» **IHRE AUFGABEN**:
a. Übersetzen Sie diesen Satz aus der Rezension ins Englische: „Allerdings ist er bei der ärmeren Bevölkerungsgruppe durchaus kulant bezüglich des Preises.“
b. Beantworten Sie anhand der Rezension jede Frage in einer eigenen Zeile:
(i) In welchem Monat feiert „The Defenders“ sein Serien-Debüt?
(ii) Welche Figur existierte laut der Rezension bereits vor Johnny Storm?
(iii) Mit welchem Helden tauscht der moderne Power Man Wortwitz aus?
c. Erklären Sie in ein bis drei Sätzen, wodurch sich Luke Cage laut der Rezension von anderen Helden abhebt.

Review: Superhelden-Sammlung - Power Man & Die Fackel

Luke Cage aka Power Man macht derweilen auf Netflix die Serien-FANs glücklich und ist seinerseits Teil des Ensembles "The Defenders", die ihr Serien-Debüt im August feiern. Mit dem Comic-Band "Die Fackel" rückt Jim Hammond in den Fokus, der bereits vor Johnny Storm existierte. Jetzt im Review: Band 14 & 15 der Superhelden-Sammlung!


Der Held seines Viertels

Ein weiteres Mitglied der "Defenders" bekommt seinen Auftritt in der Superhelden-Sammlung. Nachdem Daredevil bereits erschienen ist, ist nun Luke Cage an der Reihe: Der Power Man. Seinen Ursprung feiert Luke Cage in dem Comic-Band "Hero for Hire" aus den 1970er Jahren. Dabei fällt besonders auf, dass er sich von anderen Helden dadurch abhebt, dass seine Dienste käuflich sind. Allerdings ist er bei der ärmeren Bevölkerungsgruppe durchaus kulant bezüglich des Preises. Bei dem ersten Comicausschnitt in diesem Band wird gleich deutlich, dass Power Man durchaus klischeebehaftet ausgearbeitet wurde. Nicht nur der Look der Figur, sondern auch seine Herkunftsgeschichte sind durchaus fragwürdig und wären in der heutigen Zeit so sicherlich nicht mehr ohne Protest umsetzbar. Die Ausschnitte aus "Power Man und Iron Fist" sind durchaus unterhaltsam, haben einen wunderbar nostalgischen Touch und zeigen gleichermaßen die damaligen gesellschaftlichen Probleme auf. Dabei werden uns natürlich all die Dinge präsentiert, die wir in den 1970er Jahren erwarten: Drogen, Korruption, Zuhälter... Jetzt noch einen "Funk and Soul"-Soundtrack dazu und der Lesespaß erreicht neue Sphären ;-) Im weiteren Verlauf des Bandes werden die Zeichnungen deutlich moderner und zeigen, was aus Luke Cage geworden ist. Ein gestandener Held als Teil der "Avengers". Die erwachsene und nicht mehr so klischeemäßige Handlung zeigt den modernen Power Man, der so einigen Wortwitz mit Spider-Man austauscht. Abschließend wird der Werdegang und sein Verhältnis zu anderen Helden detailliert dargestellt. Eine absolute Empfehlung für alle, die sich vor "The Defenders" über die Helden des Ensembles informieren möchten. Übrigens: Mehr über die Netflix-Serie "Luke Cage" gibt es in unserem gleichnamigen Serien-Check.

» **DATENAUSZÜGE**:

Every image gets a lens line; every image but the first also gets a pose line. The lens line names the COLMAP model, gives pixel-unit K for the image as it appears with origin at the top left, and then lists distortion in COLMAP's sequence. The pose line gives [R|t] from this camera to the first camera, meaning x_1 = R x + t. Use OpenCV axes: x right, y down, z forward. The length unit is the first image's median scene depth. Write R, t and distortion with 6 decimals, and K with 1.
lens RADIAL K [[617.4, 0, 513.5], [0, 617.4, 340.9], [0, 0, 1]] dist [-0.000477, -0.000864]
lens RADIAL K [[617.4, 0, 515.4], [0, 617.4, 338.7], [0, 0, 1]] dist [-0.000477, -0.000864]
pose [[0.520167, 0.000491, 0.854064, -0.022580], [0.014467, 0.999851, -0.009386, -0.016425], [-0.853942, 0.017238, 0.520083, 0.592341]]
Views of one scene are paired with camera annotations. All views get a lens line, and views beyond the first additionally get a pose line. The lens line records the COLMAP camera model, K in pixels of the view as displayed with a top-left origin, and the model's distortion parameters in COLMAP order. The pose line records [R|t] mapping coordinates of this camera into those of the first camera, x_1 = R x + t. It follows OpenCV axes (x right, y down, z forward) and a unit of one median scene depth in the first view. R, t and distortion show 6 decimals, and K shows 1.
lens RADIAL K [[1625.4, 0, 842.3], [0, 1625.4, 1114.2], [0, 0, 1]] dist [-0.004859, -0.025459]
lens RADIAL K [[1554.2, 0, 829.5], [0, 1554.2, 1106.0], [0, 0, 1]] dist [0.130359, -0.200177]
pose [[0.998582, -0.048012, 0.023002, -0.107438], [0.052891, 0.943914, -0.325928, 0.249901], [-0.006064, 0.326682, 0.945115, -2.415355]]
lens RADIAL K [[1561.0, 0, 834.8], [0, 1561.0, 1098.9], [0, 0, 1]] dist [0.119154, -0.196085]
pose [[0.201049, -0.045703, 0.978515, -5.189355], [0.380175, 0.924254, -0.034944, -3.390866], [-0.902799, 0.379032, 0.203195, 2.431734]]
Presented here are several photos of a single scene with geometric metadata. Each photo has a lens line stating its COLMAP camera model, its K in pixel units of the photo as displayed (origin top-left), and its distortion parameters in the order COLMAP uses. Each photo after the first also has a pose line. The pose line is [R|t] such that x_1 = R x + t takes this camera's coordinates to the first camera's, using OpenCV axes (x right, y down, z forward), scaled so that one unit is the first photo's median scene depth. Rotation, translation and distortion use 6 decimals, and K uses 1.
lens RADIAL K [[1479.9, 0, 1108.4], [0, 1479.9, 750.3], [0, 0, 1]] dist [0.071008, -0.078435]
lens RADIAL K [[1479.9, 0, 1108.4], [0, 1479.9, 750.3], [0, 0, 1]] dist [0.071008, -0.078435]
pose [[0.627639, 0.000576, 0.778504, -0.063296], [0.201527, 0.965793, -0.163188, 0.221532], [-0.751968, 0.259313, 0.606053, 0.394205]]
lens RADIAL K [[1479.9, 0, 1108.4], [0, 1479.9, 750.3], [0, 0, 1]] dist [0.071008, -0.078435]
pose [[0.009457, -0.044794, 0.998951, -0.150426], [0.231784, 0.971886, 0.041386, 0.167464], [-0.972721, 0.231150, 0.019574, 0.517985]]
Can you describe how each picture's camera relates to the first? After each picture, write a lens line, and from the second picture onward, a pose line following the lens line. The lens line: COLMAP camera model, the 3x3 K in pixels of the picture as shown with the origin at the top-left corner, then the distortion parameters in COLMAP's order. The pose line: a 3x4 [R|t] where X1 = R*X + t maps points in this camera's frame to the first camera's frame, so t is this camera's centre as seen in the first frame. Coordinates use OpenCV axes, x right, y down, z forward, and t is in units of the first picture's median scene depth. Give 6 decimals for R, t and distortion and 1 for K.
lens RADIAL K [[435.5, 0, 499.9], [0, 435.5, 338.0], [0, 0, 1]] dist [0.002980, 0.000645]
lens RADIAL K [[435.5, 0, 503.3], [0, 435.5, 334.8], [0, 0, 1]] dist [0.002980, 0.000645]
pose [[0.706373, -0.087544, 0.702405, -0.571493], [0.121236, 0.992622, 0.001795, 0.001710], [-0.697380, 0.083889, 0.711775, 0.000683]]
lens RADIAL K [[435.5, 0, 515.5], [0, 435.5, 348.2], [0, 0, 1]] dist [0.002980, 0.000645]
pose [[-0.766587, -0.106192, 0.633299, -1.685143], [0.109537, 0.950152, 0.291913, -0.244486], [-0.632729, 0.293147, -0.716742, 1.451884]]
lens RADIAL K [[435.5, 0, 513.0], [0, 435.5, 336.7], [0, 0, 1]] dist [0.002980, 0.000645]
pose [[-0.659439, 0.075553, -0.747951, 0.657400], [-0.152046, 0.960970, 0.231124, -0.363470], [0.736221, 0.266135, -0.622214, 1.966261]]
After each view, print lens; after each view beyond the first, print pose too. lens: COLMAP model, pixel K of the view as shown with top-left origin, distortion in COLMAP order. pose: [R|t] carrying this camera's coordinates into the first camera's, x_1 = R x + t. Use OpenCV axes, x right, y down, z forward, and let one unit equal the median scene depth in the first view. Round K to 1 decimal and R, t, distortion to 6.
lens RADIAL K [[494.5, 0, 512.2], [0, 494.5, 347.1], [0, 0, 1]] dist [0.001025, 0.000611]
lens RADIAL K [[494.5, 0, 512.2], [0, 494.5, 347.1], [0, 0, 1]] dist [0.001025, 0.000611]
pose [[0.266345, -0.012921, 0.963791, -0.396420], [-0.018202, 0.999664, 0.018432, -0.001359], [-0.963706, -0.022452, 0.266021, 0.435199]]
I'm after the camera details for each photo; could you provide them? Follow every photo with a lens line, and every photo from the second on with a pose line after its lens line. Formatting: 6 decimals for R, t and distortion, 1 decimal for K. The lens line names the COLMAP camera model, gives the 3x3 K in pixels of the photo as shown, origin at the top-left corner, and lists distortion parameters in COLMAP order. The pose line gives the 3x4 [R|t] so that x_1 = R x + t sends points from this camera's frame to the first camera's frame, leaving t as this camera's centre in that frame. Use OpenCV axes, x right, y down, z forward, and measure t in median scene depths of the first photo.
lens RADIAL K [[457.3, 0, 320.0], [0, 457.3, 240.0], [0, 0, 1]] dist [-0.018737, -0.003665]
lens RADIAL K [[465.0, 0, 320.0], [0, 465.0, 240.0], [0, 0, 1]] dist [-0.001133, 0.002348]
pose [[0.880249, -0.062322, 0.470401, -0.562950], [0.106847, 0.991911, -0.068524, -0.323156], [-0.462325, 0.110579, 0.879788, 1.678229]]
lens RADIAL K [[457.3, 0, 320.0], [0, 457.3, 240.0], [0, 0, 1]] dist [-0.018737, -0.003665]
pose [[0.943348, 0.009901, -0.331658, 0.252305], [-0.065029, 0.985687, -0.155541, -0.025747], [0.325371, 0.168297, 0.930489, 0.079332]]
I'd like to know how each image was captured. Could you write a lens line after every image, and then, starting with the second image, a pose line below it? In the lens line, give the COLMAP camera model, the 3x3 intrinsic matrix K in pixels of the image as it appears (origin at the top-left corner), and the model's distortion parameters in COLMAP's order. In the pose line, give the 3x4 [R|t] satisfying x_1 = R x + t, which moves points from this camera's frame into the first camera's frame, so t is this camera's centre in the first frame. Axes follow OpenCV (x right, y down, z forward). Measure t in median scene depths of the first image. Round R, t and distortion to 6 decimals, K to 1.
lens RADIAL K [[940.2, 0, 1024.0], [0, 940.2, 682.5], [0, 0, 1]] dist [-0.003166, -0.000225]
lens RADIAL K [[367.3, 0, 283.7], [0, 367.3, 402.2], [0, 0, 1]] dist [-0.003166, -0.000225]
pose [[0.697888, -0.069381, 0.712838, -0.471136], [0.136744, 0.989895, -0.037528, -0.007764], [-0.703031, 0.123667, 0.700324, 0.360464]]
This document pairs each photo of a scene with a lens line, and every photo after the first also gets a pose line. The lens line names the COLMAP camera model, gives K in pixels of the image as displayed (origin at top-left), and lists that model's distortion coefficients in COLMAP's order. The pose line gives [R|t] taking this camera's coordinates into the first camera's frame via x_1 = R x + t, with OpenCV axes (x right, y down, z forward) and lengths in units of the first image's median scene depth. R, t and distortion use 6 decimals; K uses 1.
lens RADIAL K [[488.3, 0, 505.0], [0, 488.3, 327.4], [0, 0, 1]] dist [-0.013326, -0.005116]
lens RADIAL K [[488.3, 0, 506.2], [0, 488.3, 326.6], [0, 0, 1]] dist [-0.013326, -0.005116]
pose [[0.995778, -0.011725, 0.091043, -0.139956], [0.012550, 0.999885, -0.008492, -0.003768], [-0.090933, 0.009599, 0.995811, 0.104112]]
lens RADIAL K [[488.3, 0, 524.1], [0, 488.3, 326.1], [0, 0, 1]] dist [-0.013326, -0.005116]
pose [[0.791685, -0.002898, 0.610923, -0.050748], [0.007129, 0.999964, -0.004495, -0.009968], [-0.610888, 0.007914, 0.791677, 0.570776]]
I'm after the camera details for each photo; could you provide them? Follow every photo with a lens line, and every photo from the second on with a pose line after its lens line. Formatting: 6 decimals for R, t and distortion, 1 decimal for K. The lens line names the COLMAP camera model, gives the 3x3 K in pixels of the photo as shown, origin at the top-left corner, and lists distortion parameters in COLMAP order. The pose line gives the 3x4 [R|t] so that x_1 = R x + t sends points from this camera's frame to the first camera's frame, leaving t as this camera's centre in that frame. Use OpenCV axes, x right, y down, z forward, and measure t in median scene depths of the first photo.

» **LÖSUNGEN**:
a. However, he is quite accommodating about the price when it comes to the poorer segment of the population.

b.
(i) Im August.
(ii) Jim Hammond.
(iii) Mit Spider-Man.

c. Luke Cage hebt sich von anderen Helden ab, weil seine Dienste käuflich sind. Bei der ärmeren Bevölkerungsgruppe ist er beim Preis allerdings kulant.